Voorzitter! Nu er een geschil is, moeten wij de rol van kantonrechter maar op ons nemen en een oordeel vellen. Zorgvuldigheid is een belangrijke factor en als de staatssecretaris denkt dat wij het vanavond niet zullen redden, dan moet ik zeggen dat ik het niet zie zitten om de reactie uit vak K te splitsen.

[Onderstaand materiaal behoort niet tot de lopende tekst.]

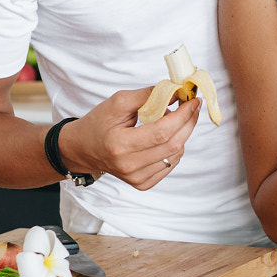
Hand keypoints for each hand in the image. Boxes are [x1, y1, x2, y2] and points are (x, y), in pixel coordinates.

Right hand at [57, 84, 202, 190]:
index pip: (162, 132)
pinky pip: (170, 165)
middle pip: (173, 145)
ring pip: (175, 155)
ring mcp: (136, 178)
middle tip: (192, 106)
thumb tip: (177, 92)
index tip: (193, 100)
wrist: (83, 149)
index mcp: (120, 145)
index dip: (182, 116)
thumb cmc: (99, 123)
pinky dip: (174, 148)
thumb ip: (148, 95)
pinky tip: (164, 137)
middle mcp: (129, 166)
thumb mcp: (118, 102)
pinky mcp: (142, 184)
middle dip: (188, 122)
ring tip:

Mevrouw Oedayraj Singh Varma (GroenLinks):

Voorzitter! Ook ik ondersteun de woorden van de staatssecretaris, want er zijn ontzettend veel vragen gesteld. Ik denk dat er ook nog wel interrupties zullen komen, vooral over het juridische gedeelte. Ik denk niet dat ik op mijn plaats zal blijven zitten.

De heer Biesheuvel (CDA):

Voorzitter! Ik zou bijna zeggen: als wij tot vijf over elf de tijd hebben, waarom debatteren wij dan niet door tot dat tijdstip? Maar zoals het er nu naar uitziet, kunnen wij het debat vanavond niet afronden. En een tweede termijn op hoofdlijnen leidt sowieso tot een derde termijn. Ik ben er op zichzelf toe bereid om tot vijf over elf door te gaan, maar ik denk dat het debat dan nog niet afgelopen zal zijn.

De voorzitter:

De termijn van de kant van de Kamer en die van de initiatiefnemer en de regering splitsen is nog denkbaar, maar een splitsing in de reactie van de initiatiefnemer zou ik geen wijs besluit vinden. Alles bijeengenomen, lijkt het mij de beste weg om de tweede termijn van de initiatiefnemer en de regering op zorgvuldigheidsgronden – en dat punt is hedenavond verschillende keren aan de orde geweest – uit te stellen tot een nader tijdstip.

Naar mij blijkt, gaat de Kamer hiermee akkoord.

De algemene beraadslaging wordt geschorst.